#### [Work item]
Could you please transcribe the data exactly, without the pictures?

[Records from a data collection]
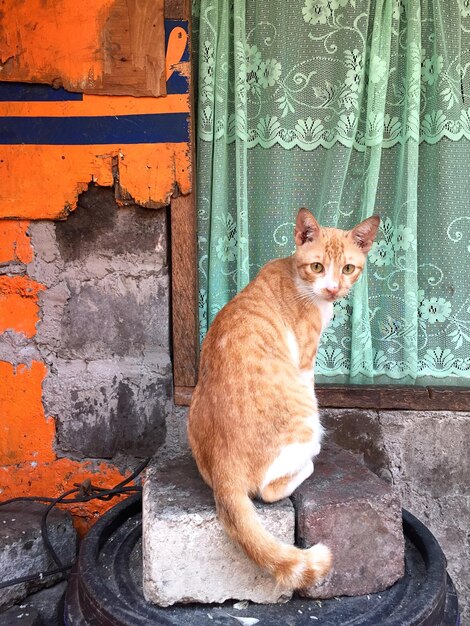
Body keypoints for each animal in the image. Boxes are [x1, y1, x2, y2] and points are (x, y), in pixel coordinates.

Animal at [186, 208, 378, 588]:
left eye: (348, 268)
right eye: (318, 266)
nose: (333, 288)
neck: (297, 277)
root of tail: (224, 464)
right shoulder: (305, 362)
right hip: (306, 424)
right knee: (268, 489)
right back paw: (308, 464)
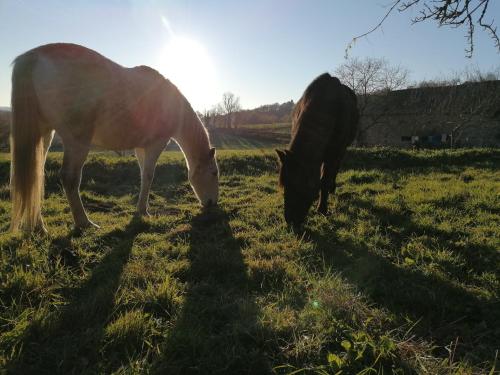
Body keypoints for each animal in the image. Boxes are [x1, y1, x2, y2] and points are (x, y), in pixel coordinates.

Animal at [10, 42, 218, 234]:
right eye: (214, 173)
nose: (213, 204)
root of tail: (35, 56)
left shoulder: (140, 147)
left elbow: (143, 175)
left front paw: (142, 209)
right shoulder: (156, 144)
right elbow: (149, 175)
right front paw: (143, 211)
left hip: (44, 134)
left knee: (36, 176)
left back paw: (38, 226)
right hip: (77, 140)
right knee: (69, 178)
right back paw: (84, 222)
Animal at [276, 72, 358, 228]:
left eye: (299, 184)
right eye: (284, 184)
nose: (291, 221)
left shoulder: (334, 151)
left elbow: (324, 180)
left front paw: (322, 209)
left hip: (341, 150)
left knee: (335, 168)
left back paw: (332, 187)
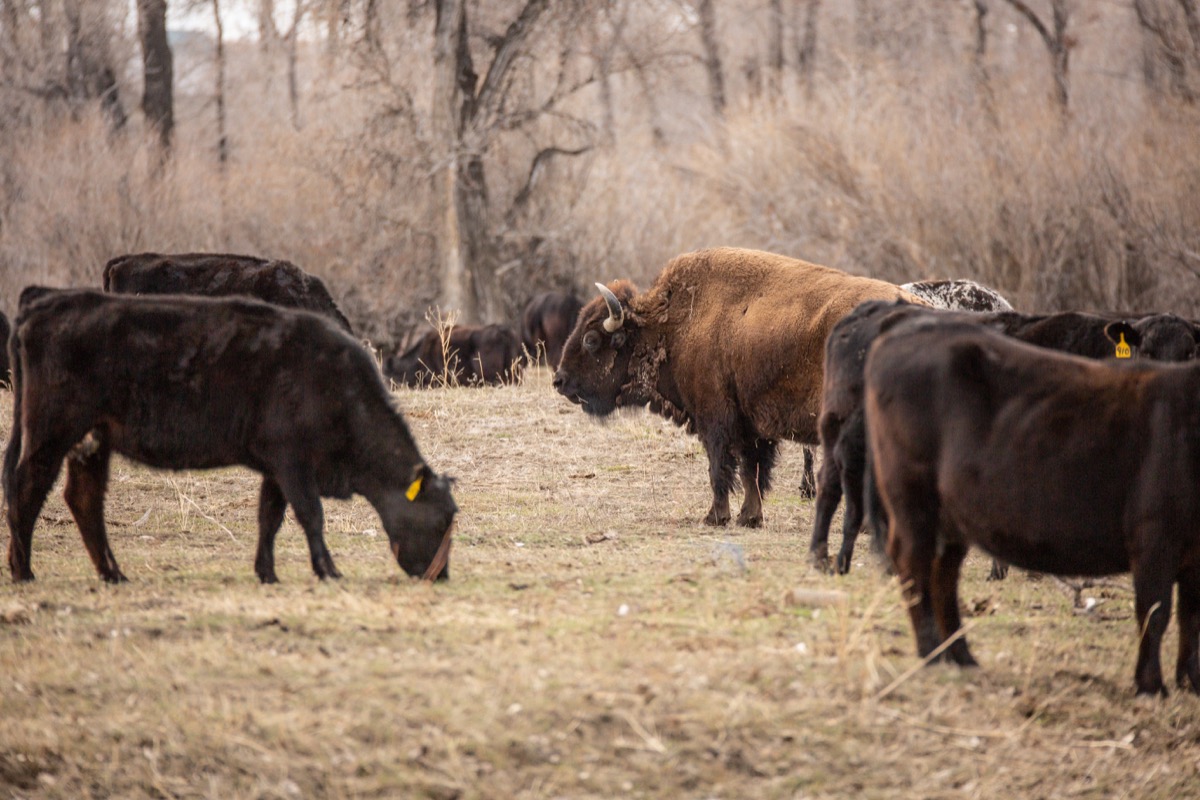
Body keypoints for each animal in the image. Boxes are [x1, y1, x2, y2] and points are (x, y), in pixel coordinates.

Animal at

#### [Exercise output]
Body keypoints for each animal in the image. Boxes are [x1, y1, x2, y2] and points are (x, y), in pixel coordinates.

Animal at [186, 208, 378, 588]:
left eye: (348, 268)
right eye: (318, 266)
nose: (333, 288)
neck: (297, 277)
root of tail: (224, 464)
right shoulder: (305, 362)
right hip: (306, 424)
right knee: (268, 489)
right back paw: (308, 464)
Body keypoints for each animal in the image. Boxes are [x1, y1, x2, y2] and points are (x, y), in pixel coordinates.

Animal at [10, 42, 218, 234]:
right eye: (214, 173)
nose: (213, 204)
root of tail: (35, 56)
left shoulder: (140, 147)
left elbow: (143, 175)
left front paw: (142, 209)
right shoulder: (156, 144)
right elbow: (149, 175)
right front paw: (143, 211)
left hip: (44, 134)
left knee: (36, 176)
left back paw: (38, 226)
right hip: (77, 140)
right knee: (69, 178)
right back paw: (84, 222)
Animal at [276, 72, 358, 228]:
left eye: (299, 184)
right eye: (284, 184)
nose: (291, 221)
left shoulder: (334, 151)
left elbow: (324, 180)
left front paw: (322, 209)
left hip: (341, 150)
left knee: (335, 168)
left back paw: (332, 187)
Body keypoints for each animal in the image. Boxes are [x1, y1, x2, y2] and points are (x, y), in pixel coordinates.

Animal at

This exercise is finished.